The resolution itself can take place in the client's browser (using a software plug-in), in a proxy server, or in a central, dynamic server. Resolving from the client's PC, e-book reader, or PDA has the advantage of being able to respond to the user's specific condition (location, time of day, etc.). No plug-in is required when a proxy server HTTP is used - but then the DOI becomes just another URL, embedded in the page when it is created and not resolved when the user clicks on it. The most user-friendly solution is, probably, for a central server to look up values in response to a user's prompt and serve her with cascading menus or links. Admittedly, in this option, the resolution tables (what DOI links to what URL's and to what content) is not really dynamic.
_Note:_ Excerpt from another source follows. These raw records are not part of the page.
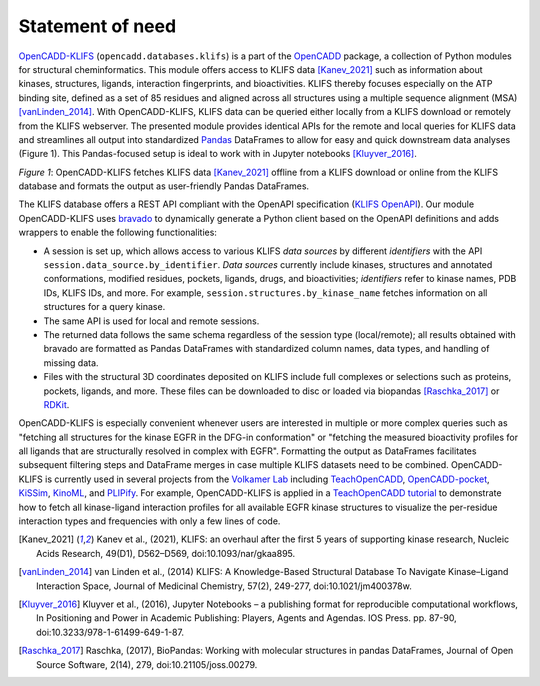 Statement of need
=================



`OpenCADD-KLIFS <https://opencadd.readthedocs.io/en/latest/databases_klifs.html>`_ 
(``opencadd.databases.klifs``) is a part of the `OpenCADD <https://opencadd.readthedocs.io/>`_ 
package, a collection of Python modules for structural cheminformatics.
This module offers access to KLIFS data [Kanev_2021]_ such as information about kinases, 
structures, ligands, 
interaction fingerprints, and bioactivities. 
KLIFS thereby focuses especially on the ATP binding site, defined as a set of 85 residues and 
aligned across all structures using a multiple sequence alignment (MSA) [vanLinden_2014]_.
With OpenCADD-KLIFS, KLIFS data can be queried either locally from a KLIFS download or remotely 
from the KLIFS webserver. 
The presented module provides identical APIs for the remote and local queries for KLIFS data and 
streamlines all output into 
standardized `Pandas <https://doi.org/10.5281/zenodo.5574486>`_ DataFrames to allow for easy and quick downstream data analyses 
(Figure 1). This Pandas-focused setup is ideal to work with in Jupyter 
notebooks [Kluyver_2016]_. 


.. raw:: html

   <p align="center">
   <img src="_static/opencadd_klifs_toc.png" alt="OpenCADD-KLIFS" width="600"/>
   </p>

*Figure 1*: OpenCADD-KLIFS fetches KLIFS data [Kanev_2021]_ offline from a KLIFS download or 
online from the KLIFS database and formats the output as user-friendly Pandas DataFrames.

The KLIFS database offers a REST API compliant with the OpenAPI specification 
(`KLIFS OpenAPI <https://dev.klifs.net/swagger_v2/>`_). 
Our module OpenCADD-KLIFS uses `bravado <https://github.com/Yelp/bravado>`_ to dynamically 
generate a Python client based on the OpenAPI definitions and adds wrappers to enable the 
following functionalities:

- A session is set up, which allows access to various KLIFS *data sources* by different 
  *identifiers* with the API ``session.data_source.by_identifier``. *Data sources* currently 
  include kinases, structures and annotated conformations, modified residues, pockets, ligands, 
  drugs, and bioactivities; *identifiers* refer to kinase names, PDB IDs, KLIFS IDs, and more. 
  For example, ``session.structures.by_kinase_name`` fetches information on all structures for a 
  query kinase.
- The same API is used for local and remote sessions.
- The returned data follows the same schema regardless of the session type (local/remote); all 
  results obtained with bravado are formatted as Pandas DataFrames with standardized column names, 
  data types, and handling of missing data.
- Files with the structural 3D coordinates deposited on KLIFS include full complexes or selections 
  such as proteins, pockets, ligands, and more. These files can be downloaded to disc or loaded 
  via biopandas [Raschka_2017]_ or `RDKit <http://www.rdkit.org>`_. 

OpenCADD-KLIFS is especially convenient whenever users are interested in multiple or more 
complex queries such as "fetching all structures for the kinase EGFR in the DFG-in conformation" 
or "fetching the measured bioactivity profiles for all ligands that are structurally resolved in 
complex with EGFR". Formatting the output as DataFrames facilitates subsequent filtering steps 
and DataFrame merges in case multiple KLIFS datasets need to be combined.
OpenCADD-KLIFS is currently used in several projects 
from the `Volkamer Lab <https://volkamerlab.org/>`_ 
including 
`TeachOpenCADD <https://github.com/volkamerlab/teachopencadd>`_, 
`OpenCADD-pocket <https://github.com/volkamerlab/opencadd>`_, 
`KiSSim <https://github.com/volkamerlab/kissim>`_, 
`KinoML <https://github.com/openkinome/kinoml>`_, and 
`PLIPify <https://github.com/volkamerlab/plipify>`_.
For example, OpenCADD-KLIFS is applied in a 
`TeachOpenCADD tutorial <https://projects.volkamerlab.org/teachopencadd/talktorials/T012_query_klifs.html>`_ 
to demonstrate how to fetch all kinase-ligand interaction profiles for all available EGFR kinase 
structures to visualize the per-residue interaction types and frequencies with only a few 
lines of code.

.. [Kanev_2021] Kanev et al., (2021),
   KLIFS: an overhaul after the first 5 years of supporting kinase research,
   Nucleic Acids Research, 
   49(D1), D562–D569, doi:10.1093/nar/gkaa895.
.. [vanLinden_2014] van Linden et al., (2014)
   KLIFS: A Knowledge-Based Structural Database To Navigate Kinase–Ligand 
   Interaction Space, 
   Journal of Medicinal Chemistry, 
   57(2), 249-277, doi:10.1021/jm400378w.
.. [Kluyver_2016] Kluyver et al., (2016),
   Jupyter Notebooks – a publishing format for reproducible computational workflows,
   In Positioning and Power in Academic Publishing: Players, Agents and Agendas. IOS Press. pp. 87-90,
   doi:10.3233/978-1-61499-649-1-87.
.. [Raschka_2017] Raschka, (2017), 
   BioPandas: Working with molecular structures in pandas DataFrames, Journal of Open Source Software, 
   2(14), 279, doi:10.21105/joss.00279.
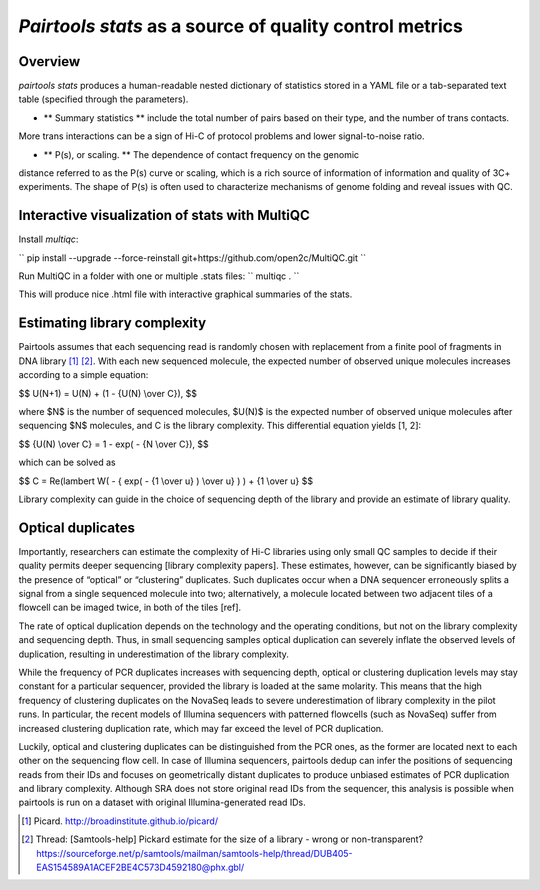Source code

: `Pairtools stats` as a source of quality control metrics
===========================================

Overview
--------

`pairtools stats` produces a human-readable nested dictionary of statistics stored in
a YAML file or a tab-separated text table (specified through the parameters).

- ** Summary statistics ** include the total number of pairs based on their type, and the number of trans contacts.
More trans interactions can be a sign of Hi-C of protocol problems and lower signal-to-noise ratio.

- ** P(s), or scaling. **  The dependence of contact frequency on the genomic
distance referred to as the P(s) curve or scaling, which is a rich source of information of information and quality of 3C+ experiments.
The shape of P(s) is often used to characterize mechanisms of genome folding and reveal issues with QC.

Interactive visualization of stats with MultiQC
---------

Install `multiqc`:

``
pip install --upgrade --force-reinstall git+https://github.com/open2c/MultiQC.git
``

Run MultiQC in a folder with one or multiple .stats files:
``
multiqc .
``

This will produce nice .html file with interactive graphical summaries of the stats.


Estimating library complexity
----------------------------

Pairtools assumes that each sequencing read is randomly chosen with
replacement from a finite pool of fragments in DNA library [1]_ [2]_.
With each new sequenced molecule, the expected number of observed unique molecules
increases according to a simple equation:

$$ U(N+1) = U(N) + (1 - {U(N) \\over C}), $$

where $N$ is the number of sequenced molecules, $U(N)$ is the expected number
of observed unique molecules after sequencing $N$ molecules, and C is the library complexity.
This differential equation yields [1, 2]:

$$ {U(N) \\over C} = 1 - exp( - {N \\over C}), $$

which can be solved as

$$ C = \Re(lambert W( - { \exp( - {1 \\over u} ) \\over u} ) ) + {1 \\over u} $$

Library complexity can guide in the choice of sequencing depth of the library
and provide an estimate of library quality.


Optical duplicates
-----------------

Importantly, researchers can estimate the complexity of Hi-C libraries using only small QC
samples to decide if their quality permits deeper sequencing [library complexity papers].
These estimates, however, can be significantly biased by the presence of “optical” or
“clustering” duplicates. Such duplicates occur when a DNA sequencer erroneously splits
a signal from a single sequenced molecule into two; alternatively, a molecule located between
two adjacent tiles of a flowcell can be imaged twice, in both of the tiles [ref].

The rate of optical duplication depends on the technology and the operating conditions,
but not on the library complexity and sequencing depth. Thus, in small sequencing samples
optical duplication can severely inflate the observed levels of duplication,
resulting in underestimation of the library complexity.

While the frequency of PCR duplicates increases with sequencing depth,
optical or clustering duplication levels may stay constant for a particular sequencer,
provided the library is loaded at the same molarity. This means that the high frequency of
clustering duplicates on the NovaSeq leads to severe underestimation of library complexity
in the pilot runs. In particular, the recent models of Illumina sequencers with patterned
flowcells (such as NovaSeq) suffer from increased clustering duplication rate, which may
far exceed the level of PCR duplication.

Luckily, optical and clustering duplicates can be distinguished from the PCR ones,
as the former are located next to each other on the sequencing flow cell.
In case of Illumina sequencers, pairtools dedup can infer the positions of sequencing
reads from their IDs and focuses on geometrically distant duplicates to produce unbiased
estimates of PCR duplication and library complexity.  Although SRA does not store original
read IDs from the sequencer, this analysis is possible when pairtools is run on a dataset
with original Illumina-generated read IDs.


.. [1] Picard. http://broadinstitute.github.io/picard/

.. [2] Thread: [Samtools-help] Pickard estimate for the size of a library - wrong or non-transparent? https://sourceforge.net/p/samtools/mailman/samtools-help/thread/DUB405-EAS154589A1ACEF2BE4C573D4592180@phx.gbl/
It changes only with every server update and is static between updates. But this is a minor inconvenience. As it is, users are likely to respond with some trepidation to the need to install plug-ins and to the avalanche of information their single, innocuous, mouse click generates.

The DOI Foundation has compiled this impressive list of benefits - and beneficiaries:

"Publishers to enable cross referencing to related information, control over metadata, viral distribution and sales, easy access to content, sale of granular content

Consumers to increase value for time and money, and purchase options

Distributors to facilitate sale and distribution of materials as well as user needs

Retailers to build related materials on their sites, heighten consumer usability and copyright protection

Conversion Houses/Wholesaler Repositories to increase access to and use of metadata

DRM Vendors/Rights Clearing Houses to enable interoperability and use of standards

Data Aggregators to enable compilation of primary and secondary content and print on demand

Trade Associations facilitate dialog on social level and attend to legal and technical perspectives pertaining to multiple versions of electronic content

eBbook software Developers to enable management of personal collections of eBooks including purchase receipt information as reference for quick return to retailer

Content Management System Vendors to enable internal synching with external usage

Syndicators to drive sales to retailers, add value to retail online store/sales, and increase sales for publishers"

The DOI is assigned to publishers by Registration Agencies (of which there are currently three - CrossRef and Content Directions in the States and the aforementioned Enpia Systems in Asia). It is already widely used to cross reference almost 5,000 periodicals with a database of 3,000,000 citations. The price is steep - it costs a publisher $200 to get a prefix and submit DOI's to the registry. But as Registration Agencies proliferate, competition is bound to slash these prices precipitously.